Jane Manchun Wong, Hong Kong software engineer who is 25-years-old has a passion of knowing every feature of an app on her mobile device. Checking each line of programming code, she locatesreverse-engineers and figures out new features ahead of their announcement.

Wong tells CNBC that she does it for personal pleasure. She checks for any security vulnerabilities and tweets about her findings.

Wong, now a celebrity on Twitter, has followers of over 50,000 and added two followers this month that stand out from the rest: Facebook’s Instagram head, Adam Mosseri and Facebook’s head of hardware initiatives, Andrew “Boz” Bosworth.

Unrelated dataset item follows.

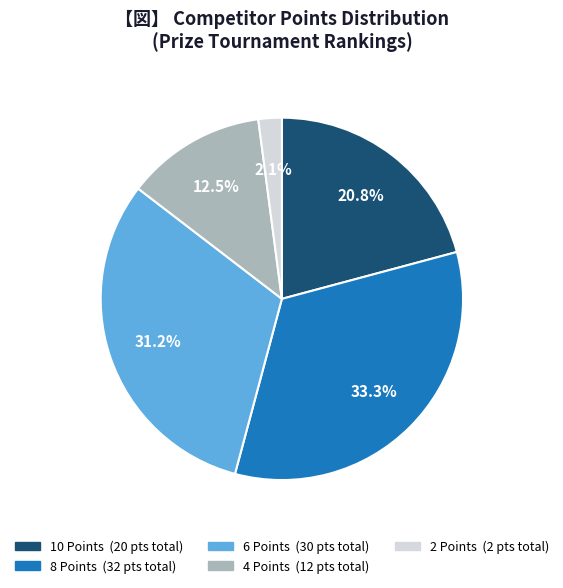

Is there any slice that represents more than half of the pie?

No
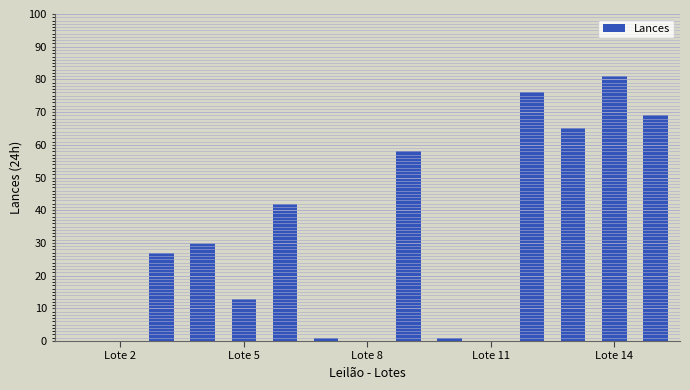

What is the maximum value shown in the chart?

81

Wong was surprised to have been acknowledged and gathering notable followers. Colin Haggins, data scientist at Instagram claims Wong’s work excelling their company’s own team of internal communications. She explains that employees mostly focus on their specific team creating difficulties in tracking every single alteration. Turning code in less than 280 characters and to a screenshot, she gets the work done.

She estimates finding 3 new features every day. She tweeted this week’s forthcoming features from Uber, Slack and Pinterest, among the rest. Her main interest lies with Instagram and Facebook who releases new features after every updates.

Wong discovered a significant change in Instagram before its announcement. She tweeted on April 18 about a test in Instagram with their like count not visible to users. Raking almost 8,000 likes, the discovery was confirmed by Mosseri twelve days later at an F8 conference for software developers by Facebook. She was curious to figure out the behavior of users in social media with this test.

She comments that it makes people post more likes and also the perception of people towards social media by making the numbers invisible.

Wong is a self-taught coder with guides and books on the internet. Due to health reasons, she is on a leave from school. Even though she makes a steady income through her discoveries on security vulnerability, this is mostly a hobby rather than a job to her. Her dedication is based solely on her curiosity with no aim in making money out of it. Many new outlets are showing interests in hiring her.